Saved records
┏━━

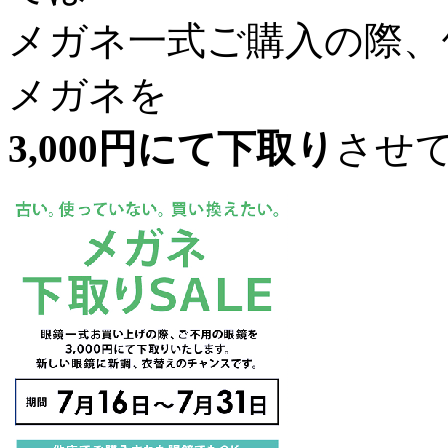
メガネ一式ご購入の際、
メガネを
3,000円にて下取り
させ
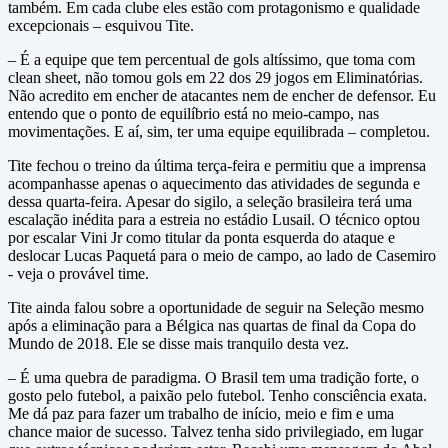
também. Em cada clube eles estão com protagonismo e qualidade
excepcionais – esquivou Tite.
– É a equipe que tem percentual de gols altíssimo, que toma com
clean sheet, não tomou gols em 22 dos 29 jogos em Eliminatórias.
Não acredito em encher de atacantes nem de encher de defensor. Eu
entendo que o ponto de equilíbrio está no meio-campo, nas
movimentações. E aí, sim, ter uma equipe equilibrada – completou.
Tite fechou o treino da última terça-feira e permitiu que a imprensa
acompanhasse apenas o aquecimento das atividades de segunda e
dessa quarta-feira. Apesar do sigilo, a seleção brasileira terá uma
escalação inédita para a estreia no estádio Lusail. O técnico optou
por escalar Vini Jr como titular da ponta esquerda do ataque e
deslocar Lucas Paquetá para o meio de campo, ao lado de Casemiro
- veja o provável time.
Tite ainda falou sobre a oportunidade de seguir na Seleção mesmo
após a eliminação para a Bélgica nas quartas de final da Copa do
Mundo de 2018. Ele se disse mais tranquilo desta vez.
– É uma quebra de paradigma. O Brasil tem uma tradição forte, o
gosto pelo futebol, a paixão pelo futebol. Tenho consciência exata.
Me dá paz para fazer um trabalho de início, meio e fim e uma
chance maior de sucesso. Talvez tenha sido privilegiado, em lugar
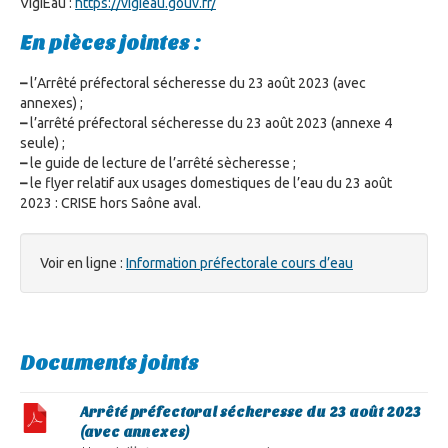
VigiEau :
https://vigieau.gouv.fr/
En pièces jointes :
–
l’Arrêté préfectoral sécheresse du 23 août 2023 (avec
annexes) ;
–
l’arrêté préfectoral sécheresse du 23 août 2023 (annexe 4
seule) ;
–
le guide de lecture de l’arrêté sècheresse ;
–
le flyer relatif aux usages domestiques de l’eau du 23 août
2023 : CRISE hors Saône aval.
Voir en ligne :
Information préfectorale cours d’eau
Documents joints
Arrêté préfectoral sécheresse du 23 août 2023
(avec annexes)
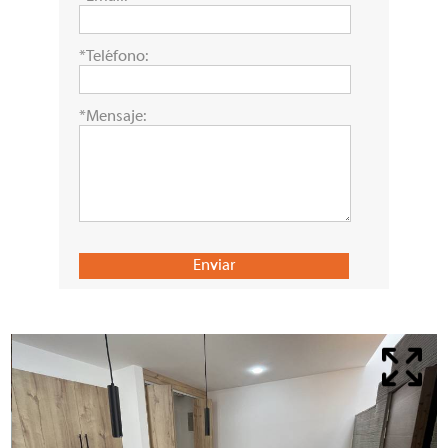
*Teléfono:
*Mensaje:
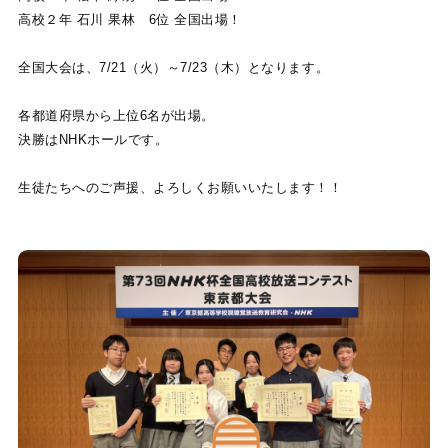
高校２年 石川 果林 6位 全国出場！
全国大会は、7/21（火）～7/23（木）となります。
各都道府県から上位6名が出場。
決勝はNHKホールです。
生徒たちへのご声援、よろしくお願いいたします！！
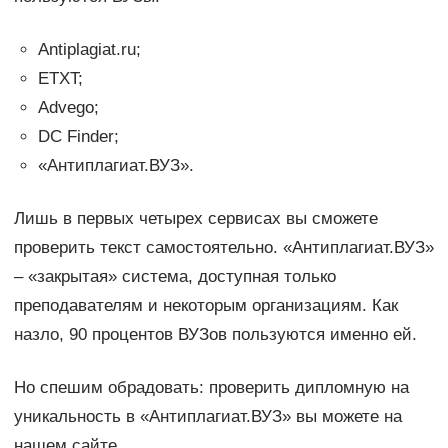
Antiplagiat.ru;
ETXT;
Advego;
DC Finder;
«Антиплагиат.ВУЗ».
Лишь в первых четырех сервисах вы сможете
проверить текст самостоятельно. «Антиплагиат.ВУЗ»
– «закрытая» система, доступная только
преподавателям и некоторым организациям. Как
назло, 90 процентов ВУЗов пользуются именно ей.
Но спешим обрадовать: проверить дипломную на
уникальность в «Антиплагиат.ВУЗ» вы можете на
нашем сайте.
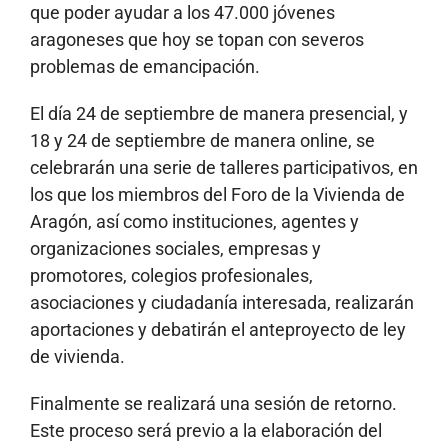
que poder ayudar a los 47.000 jóvenes
aragoneses que hoy se topan con severos
problemas de emancipación.
El día 24 de septiembre de manera presencial, y
18 y 24 de septiembre de manera online, se
celebrarán una serie de talleres participativos, en
los que los miembros del Foro de la Vivienda de
Aragón, así como instituciones, agentes y
organizaciones sociales, empresas y
promotores, colegios profesionales,
asociaciones y ciudadanía interesada, realizarán
aportaciones y debatirán el anteproyecto de ley
de vivienda.
Finalmente se realizará una sesión de retorno.
Este proceso será previo a la elaboración del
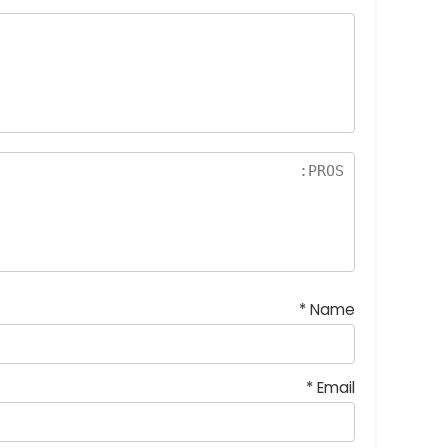
*
Name
*
Email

┗━━

Quote the text of every saved record above word for word, leaving out the pictures.

メガネ一式ご購入の際、
メガネを
3,000円にて下取り
させ
também. Em cada clube eles estão com protagonismo e qualidade
excepcionais – esquivou Tite.
– É a equipe que tem percentual de gols altíssimo, que toma com
clean sheet, não tomou gols em 22 dos 29 jogos em Eliminatórias.
Não acredito em encher de atacantes nem de encher de defensor. Eu
entendo que o ponto de equilíbrio está no meio-campo, nas
movimentações. E aí, sim, ter uma equipe equilibrada – completou.
Tite fechou o treino da última terça-feira e permitiu que a imprensa
acompanhasse apenas o aquecimento das atividades de segunda e
dessa quarta-feira. Apesar do sigilo, a seleção brasileira terá uma
escalação inédita para a estreia no estádio Lusail. O técnico optou
por escalar Vini Jr como titular da ponta esquerda do ataque e
deslocar Lucas Paquetá para o meio de campo, ao lado de Casemiro
- veja o provável time.
Tite ainda falou sobre a oportunidade de seguir na Seleção mesmo
após a eliminação para a Bélgica nas quartas de final da Copa do
Mundo de 2018. Ele se disse mais tranquilo desta vez.
– É uma quebra de paradigma. O Brasil tem uma tradição forte, o
gosto pelo futebol, a paixão pelo futebol. Tenho consciência exata.
Me dá paz para fazer um trabalho de início, meio e fim e uma
chance maior de sucesso. Talvez tenha sido privilegiado, em lugar
VigiEau :
https://vigieau.gouv.fr/
En pièces jointes :
–
l’Arrêté préfectoral sécheresse du 23 août 2023 (avec
annexes) ;
–
l’arrêté préfectoral sécheresse du 23 août 2023 (annexe 4
seule) ;
–
le guide de lecture de l’arrêté sècheresse ;
–
le flyer relatif aux usages domestiques de l’eau du 23 août
2023 : CRISE hors Saône aval.
Voir en ligne :
Information préfectorale cours d’eau
Documents joints
Arrêté préfectoral sécheresse du 23 août 2023
(avec annexes)
*Teléfono:
*Mensaje:
高校２年 石川 果林 6位 全国出場！
全国大会は、7/21（火）～7/23（木）となります。
各都道府県から上位6名が出場。
決勝はNHKホールです。
生徒たちへのご声援、よろしくお願いいたします！！
Antiplagiat.ru;
ETXT;
Advego;
DC Finder;
«Антиплагиат.ВУЗ».
Лишь в первых четырех сервисах вы сможете
проверить текст самостоятельно. «Антиплагиат.ВУЗ»
– «закрытая» система, доступная только
преподавателям и некоторым организациям. Как
назло, 90 процентов ВУЗов пользуются именно ей.
Но спешим обрадовать: проверить дипломную на
уникальность в «Антиплагиат.ВУЗ» вы можете на
нашем сайте.
que poder ayudar a los 47.000 jóvenes
aragoneses que hoy se topan con severos
problemas de emancipación.
El día 24 de septiembre de manera presencial, y
18 y 24 de septiembre de manera online, se
celebrarán una serie de talleres participativos, en
los que los miembros del Foro de la Vivienda de
Aragón, así como instituciones, agentes y
organizaciones sociales, empresas y
promotores, colegios profesionales,
asociaciones y ciudadanía interesada, realizarán
aportaciones y debatirán el anteproyecto de ley
de vivienda.
Finalmente se realizará una sesión de retorno.
Este proceso será previo a la elaboración del
*
Name
*
Email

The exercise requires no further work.